■ **Tarefa proposta 1**
Enumere todos os grupos de participantes que, segundo o texto sobre o One Ocean Summit, estiveram presentes no evento.

■ **Texto para análise**
<<<<

Enquanto as negociações na ONU sobre um tratado de preservação da biodiversidade em alto mar se arrastam há anos, uma iniciativa paralela visa impulsionar avanços pela proteção e a regeneração dos oceanos. O One Ocean Summit ocorreu na semana passada na cidade de Brest, na costa noroeste da França, com a participação de cerca de 20 chefes de Estado e de governo, além de 400 especialistas, cientistas, membros de organizações e representantes de grandes empresas, mas, com a ausência lamentável do Brasil.
O evento de três dias foi uma iniciativa do presidente francês, Emmanuel Macron, que exerce atualmente a presidência rotativa da União Europeia. “Somente uma ação coordenada face aos diferentes desafios marítimos pode nos garantir sucesso neste objetivo, envolvendo clima, biodiversidade, combate às poluições como à pesca ilegal e excessiva, economia azul, conhecimento e governança dos oceanos”, declarou Macron sobre a cúpula.

>>>>

■ **Os dados**

<<<<

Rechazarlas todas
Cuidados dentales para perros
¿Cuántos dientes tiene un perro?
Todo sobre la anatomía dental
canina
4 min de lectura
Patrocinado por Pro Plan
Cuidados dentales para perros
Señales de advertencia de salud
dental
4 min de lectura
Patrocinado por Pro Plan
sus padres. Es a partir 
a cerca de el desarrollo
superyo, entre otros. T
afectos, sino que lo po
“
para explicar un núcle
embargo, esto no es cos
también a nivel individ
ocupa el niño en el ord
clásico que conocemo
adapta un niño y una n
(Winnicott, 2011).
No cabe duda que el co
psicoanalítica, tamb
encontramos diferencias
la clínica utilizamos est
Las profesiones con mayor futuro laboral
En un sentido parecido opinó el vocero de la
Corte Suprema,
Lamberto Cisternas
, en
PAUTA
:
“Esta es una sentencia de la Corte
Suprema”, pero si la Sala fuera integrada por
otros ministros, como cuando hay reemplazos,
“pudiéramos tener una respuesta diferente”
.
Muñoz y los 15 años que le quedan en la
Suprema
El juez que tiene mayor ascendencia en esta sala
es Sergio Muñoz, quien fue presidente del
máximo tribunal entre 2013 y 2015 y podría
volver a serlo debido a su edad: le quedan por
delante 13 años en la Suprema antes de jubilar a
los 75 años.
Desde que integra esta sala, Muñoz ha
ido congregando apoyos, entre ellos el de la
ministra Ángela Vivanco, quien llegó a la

>>>>

■ **Tarefa proposta 2**
Troque "Patrocinado por Pro Plan" por "Patrocinado por Purina" no trecho das linhas de dados que vai da primeira linha até a linha que contém "Las profesiones con mayor futuro laboral", inclusive, e apresente somente esse trecho, com todo o restante inalterado.

■ **Solução da tarefa 1**
- chefes de Estado e de governo
- especialistas
- cientistas
- membros de organizações
- representantes de grandes empresas

■ **Solução da tarefa 2**
Rechazarlas todas
Cuidados dentales para perros
¿Cuántos dientes tiene un perro?
Todo sobre la anatomía dental
canina
4 min de lectura
Patrocinado por Purina
Cuidados dentales para perros
Señales de advertencia de salud
dental
4 min de lectura
Patrocinado por Purina
sus padres. Es a partir 
a cerca de el desarrollo
superyo, entre otros. T
afectos, sino que lo po
“
para explicar un núcle
embargo, esto no es cos
también a nivel individ
ocupa el niño en el ord
clásico que conocemo
adapta un niño y una n
(Winnicott, 2011).
No cabe duda que el co
psicoanalítica, tamb
encontramos diferencias
la clínica utilizamos est
Las profesiones con mayor futuro laboral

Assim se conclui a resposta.